This Japanese man saved 6,000 Jews from Hitler—and he was dismissed from diplomatic service for it!

This Japanese man saved 6,000 Jews from Hitler—and he was dismissed from diplomatic service for it!

Chiune Sugihara was a Japanese consul during WWII. While serving in Lithuania, he found himself caught in the midst of Jewish refugees who had fled Poland after the Nazi invasion of that country in 1939. Not long afterward, in June of 1940, the Soviet Union invaded Lithuania.


The surrounding warfare put Jews in that part of Europe in a desperate situation. They had no place to escape. After having heard about the plight of the Jews, Sugihara decided to act.


His plan was to grant them Japanese visas in order to bring the refugees eastward—their only hope. However, Sugihara didn't have the authority to do so and, after writing three times for permission from the Japanese government, he was denied as many times. Something had to be done.

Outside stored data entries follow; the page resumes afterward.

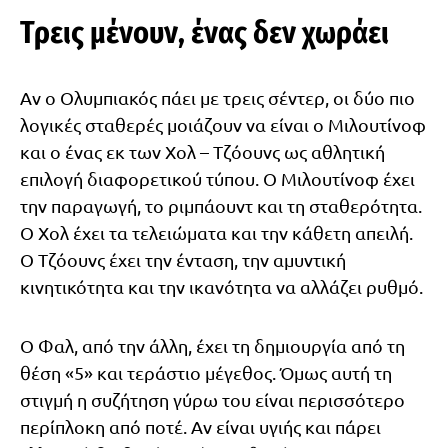
Τρεις μένουν, ένας δεν χωράει
Αν ο Ολυμπιακός πάει με τρεις σέντερ, οι δύο πιο
λογικές σταθερές μοιάζουν να είναι ο Μιλουτίνοφ
και ο ένας εκ των Χολ – Τζόουνς ως αθλητική
επιλογή διαφορετικού τύπου. Ο Μιλουτίνοφ έχει
την παραγωγή, το ριμπάουντ και τη σταθερότητα.
Ο Χολ έχει τα τελειώματα και την κάθετη απειλή.
Ο Τζόουνς έχει την ένταση, την αμυντική
κινητικότητα και την ικανότητα να αλλάζει ρυθμό.
Ο Φαλ, από την άλλη, έχει τη δημιουργία από τη
θέση «5» και τεράστιο μέγεθος. Όμως αυτή τη
στιγμή η συζήτηση γύρω του είναι περισσότερο
περίπλοκη από ποτέ. Αν είναι υγιής και πάρει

Sugihara and his wife, after much contemplation about what was right, decided to personally write and sign the visas by hand! It was an immense and very painstaking task, but it led to 6,000 lives being saved.


Tragically, he was let go from his position in 1945. Following the major setback, he struggled to regain full-time work. For a "righteous gentile," as he has been deemed, it hardly seems an appropriate end.